But in her order, U.S. District Court Judge Anne Conway said the company’s “large language models” — an artificial intelligence system designed to understand human language — are not speech.
I get that hating on anything AI-related is trendy these days - and I especially understand the pain of a grieving mother. However, interpreting this as a chatbot encouraging someone to kill themselves is extremely dishonest when you actually look at the logs of what was said.
You can’t simultaneously argue that LLMs lack genuine understanding, empathy, and moral reasoning - and therefore shouldn’t be trusted - while also saying they should have understood that “coming home” was a reference to suicide. That’s holding it to a human-level standard of emotional awareness and contextual understanding while denying it the cognitive capacities that such standards assume.
“I promise I will come home to you. I love you so much, Dany,” Sewell Setzer III wrote to Daenerys, the Character AI chatbot named after Game of Thrones.
The bot replied that it loved the teenager too: “Please come home to me as soon as possible, my love.”
“What if I told you I could come home right now?” Sewell wrote, to which Daenerys responded: “Please do, my sweet king.”
It was the last exchange Sewell ever had. He took his own life seconds later…
All you need to argue is that its operators have responsibility for its actions and should filter / moderate out the worst.
I would not have understood that to have anything to do with suicide… do they use the phrase coming home to mean death or suicide in the game of thrones show?
You have to read the other chat logs. Arstechnica has a good summary I think, the link between “coming home” and suicide is specific to the kids chats with these AI.
Iirc when he did make it more explicit, the AI responded with “no, don’t do that” kind of responses. He just kept the metaphor up when the AI didn’t have such an association in its training data and just responded as a lover would respond to their love saying they’d come home in their training data.
Though I’d say that if a kid would shoot themself in response to a chatbot saying anything to them, the issue is more about them having any access to a gun than anything about the chatbot itself. Unless maybe if the chatbot is volunteering weaknesses common in gun safes, though even then I’d say more fault lies with the parent choosing a shitty safe and raising a kid that would kill themself on the advice of their chatbot girlfriend.
That AI knew exactly what it was doing and it’s about time these AIs started facing real prison time instead of constantly getting a pass
Unironically, the provider of the chat bot should be liable for anything the chat bot says. Don’t fire humans so youn can hide behind a neural network.

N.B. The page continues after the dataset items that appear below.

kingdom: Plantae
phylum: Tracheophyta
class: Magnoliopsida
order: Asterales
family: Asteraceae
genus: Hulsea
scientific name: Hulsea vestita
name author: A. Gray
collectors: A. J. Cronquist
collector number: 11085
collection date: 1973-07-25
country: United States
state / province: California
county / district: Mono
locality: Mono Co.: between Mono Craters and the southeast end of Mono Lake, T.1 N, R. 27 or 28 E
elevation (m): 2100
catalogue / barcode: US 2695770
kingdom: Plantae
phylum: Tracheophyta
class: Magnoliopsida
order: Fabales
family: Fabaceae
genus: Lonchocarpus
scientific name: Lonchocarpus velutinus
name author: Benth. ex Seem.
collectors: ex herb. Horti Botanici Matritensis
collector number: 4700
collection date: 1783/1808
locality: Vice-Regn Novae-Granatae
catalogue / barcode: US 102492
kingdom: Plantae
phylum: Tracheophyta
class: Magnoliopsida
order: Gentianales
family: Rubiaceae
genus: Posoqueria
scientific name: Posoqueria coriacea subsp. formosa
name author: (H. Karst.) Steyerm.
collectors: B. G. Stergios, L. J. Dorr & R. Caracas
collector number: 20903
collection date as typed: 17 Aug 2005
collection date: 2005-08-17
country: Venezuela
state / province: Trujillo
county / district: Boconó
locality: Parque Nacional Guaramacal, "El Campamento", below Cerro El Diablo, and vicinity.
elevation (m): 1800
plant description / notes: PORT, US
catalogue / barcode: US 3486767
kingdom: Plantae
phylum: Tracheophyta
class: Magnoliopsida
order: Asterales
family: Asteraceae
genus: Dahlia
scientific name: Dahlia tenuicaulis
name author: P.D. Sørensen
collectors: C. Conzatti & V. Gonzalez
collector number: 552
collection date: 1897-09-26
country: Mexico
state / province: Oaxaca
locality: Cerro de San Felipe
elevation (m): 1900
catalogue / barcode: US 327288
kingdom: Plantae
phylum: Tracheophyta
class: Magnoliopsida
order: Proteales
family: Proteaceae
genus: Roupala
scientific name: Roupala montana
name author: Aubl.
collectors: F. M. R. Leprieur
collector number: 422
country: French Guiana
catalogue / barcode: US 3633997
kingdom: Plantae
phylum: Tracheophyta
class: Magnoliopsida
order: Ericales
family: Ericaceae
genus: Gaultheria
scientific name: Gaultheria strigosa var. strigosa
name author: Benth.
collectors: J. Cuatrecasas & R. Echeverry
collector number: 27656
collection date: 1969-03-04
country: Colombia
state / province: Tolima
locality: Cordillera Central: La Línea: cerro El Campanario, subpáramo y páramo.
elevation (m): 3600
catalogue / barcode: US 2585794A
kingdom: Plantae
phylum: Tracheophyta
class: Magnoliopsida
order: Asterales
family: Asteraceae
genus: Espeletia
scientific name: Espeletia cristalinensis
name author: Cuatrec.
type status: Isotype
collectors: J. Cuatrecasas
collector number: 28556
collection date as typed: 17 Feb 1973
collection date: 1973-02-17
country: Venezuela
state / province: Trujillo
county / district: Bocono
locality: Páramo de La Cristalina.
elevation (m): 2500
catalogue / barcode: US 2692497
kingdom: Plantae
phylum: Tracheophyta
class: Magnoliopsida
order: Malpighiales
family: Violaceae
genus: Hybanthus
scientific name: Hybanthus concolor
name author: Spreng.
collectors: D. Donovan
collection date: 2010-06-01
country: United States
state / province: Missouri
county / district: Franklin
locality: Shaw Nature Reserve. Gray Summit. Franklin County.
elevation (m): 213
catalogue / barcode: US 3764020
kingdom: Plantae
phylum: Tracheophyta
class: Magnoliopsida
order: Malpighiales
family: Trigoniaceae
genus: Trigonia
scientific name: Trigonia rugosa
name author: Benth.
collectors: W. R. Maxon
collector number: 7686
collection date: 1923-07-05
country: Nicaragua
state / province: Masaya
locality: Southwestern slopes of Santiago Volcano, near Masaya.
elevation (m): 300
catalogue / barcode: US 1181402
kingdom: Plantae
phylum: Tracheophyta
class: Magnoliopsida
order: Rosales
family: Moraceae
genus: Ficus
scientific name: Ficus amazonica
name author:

But this ain’t suicide encouragement.
Lock it up! Lock it up! Lock it up!
LLMs are tools. They are not sentient. You must not use a tool if you can’t handle it
Removed by mod
You could think of LLMs as a glorified ‘magic 8 ball’, since that’s about as much ‘understanding’ it has.
Why not? Corporations are?
here is the thing: corporations should not be given first amendment rights, they are not human. the people inside the corp? sure! 100%. the corp acting as an entity? never. if they can’t be destroyed by the state for their criminal acts, like people can, then they should not have the other promises (“rights”) in the constitution.
Newspapers depends on being corporations with free speech rights. IMHO the limits should rather be around stuff like lobbying and stricter overall requirements on truthfulness.
I generally agree with your conclusions but want to point out that corporations absolutely could (and in some cases should) be destroyed by the state.
“could” and “do” are different things - the system is what it does. and what it does is treat profit as more important than anything else.
They were, but now maybe any press releases written by AI might not be, lol.
They’re software.
Copyright is for stuff produced by people, not tools. Passing a board through a planer doesn’t make it copyrighted, either.
woosh Corporations are considered people in the court of law.
Except that LLMs are not corporations. they’re owned by corporations.
If corporations are considered people in the court of law how are they allowed to own other corporations? Would this not be slavery and in violation of the constitution?
Corporations are a group of people. Those people have the right to free speech, even when they’re organized into a corporation. A corporation owning another company isn’t slavery because the employees can quit if they’d like to. Slaves would be brutally beaten or shot dead if they tried to leave.
It was a joke.
You bring up a good point, but the Supreme Court doesn’t care about your logical reasoning. The law is still what it is.
🤔
Getting an early start on legal precedent to ensure subjugation of whatever entities may arise from this new focus on Counterfeit Cognizance…
🙄
I really do think you’re front-loading an ethical matter that has absolutely zero relevance to our current society. I fucking ADORE The Measure of a Man - it’s one of my all-time favorite TNG episodes - but the use of LLMs and image/vidgen as disinformation/propaganda generators is a clear and present danger to our society as it now stands, and regulation needs to be imposed if we don’t want to have the public sphere of knowledge and common understanding fed entirely into the wood chipper (and it’s already halfway in there, tbh)
Plus we’re still a long way off from real artificial intelligence like the Noonien Soong positronic brain.
It does put a target on the back of any political operative using them to spread misinfo or stirring the pot. In fact it opens the door for ai bans.